* start Text excerpt *

Dr. Druid never got much respect.
First introduced in 1961 and originally known as Dr. Droom (his name was changed to prevent anyone from mixing him up with Dr. Doom), Anthony Ludgate Druid was a magic user who hunted monsters and who had studied the mystic arts with a Tibetan lama. Later, the lama was retconned into the Ancient One and it was said that Dr. Druid was the runner-up for the position of Sorcerer Supreme. This was a way of acknowledging an obvious truth, that Dr. Druid was an unsuccessful dry run for Dr. Strange.
With Dr. Druid’s monster hunting activities never becoming popular with readers, he was eventually just used as a host for Weird Wonder Tales, a series that reprinted old monster comics from the 50s. One look at Dr. Druid at this time shows why he was never able to seriously challenge Doctor Strange for the role of Marvel’s most popular sorcerer.
Eventually, Dr. Druid did enter the mainstream Marvel universe. He joined the Avengers and distinguished himself by getting himself elected Avengers chairman while possessed by a villainous and then disbanding the team. Even after Dr. Druid got his mind back, no one wanted much to do with him and he faded into obscurity.
He remained forgotten until 1995. That was when he was resurrected for a series that lasted for four issues. To this day, there’s debate over whether the series was meant to be a miniseries or a continuing series. What everyone can agree on is that Warren Ellis radically challenged what everyone though they knew about Dr. Druid.

* end Text excerpt *
* start Stored data *

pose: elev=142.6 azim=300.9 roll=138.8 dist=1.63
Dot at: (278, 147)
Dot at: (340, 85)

* end Stored data *

Problems and tasks:
A. According to the Dr. Druid passage, what name was Dr. Druid originally known by?
B. Continue the Dr. Druid passage from its final sentence.
The listing has no role here.

Answers to the exercises:
A. Dr. Droom.

B.
Now, heavily tattooed and simply calling himself Druid, the former hero was an embittered alcoholic who embraced the dark side of his powers. For four issues, Druid roamed through London and killed almost everyone who he met. Druid was a dark and brutal series and it’s probably not surprising that it only lasted four issues.
The final issue featured Druid doing his usual killing and destroying until, in the final pages of the issue, Daimon Hellstrom suddenly appeared and announced, to Druid: “You’re a lunatic, a religious maniac, a bad idea. You should have been stamped on at birth. And, in the end, you’re a failure.” Hellstrom proceeded to burn Druid to a crisp and what I’ve always remembered about that issue were the final lines announcing that Druid’s corpse was left in a trash can.
When you’re a kid just reading a comic book, that’s some pretty heavy stuff! Those last moments of Druid have always stuck with me. I’ve always felt bad for Dr. Druid. He went from being a failed Sorcerer Supreme to a failed Avenger to eventually getting tossed in a trash can. He’s also one of the few Marvel characters not to return from the dead. He’s gone, never to return. He probably won’t even get to appear in a movie.
Alas, poor Druid. He was the Rodney Dangerfield of second-tier Marvel heroes. He never got any respect. No respect at all.
Druid (Vol. 1 #4, August, 1995)
“Sick of it All”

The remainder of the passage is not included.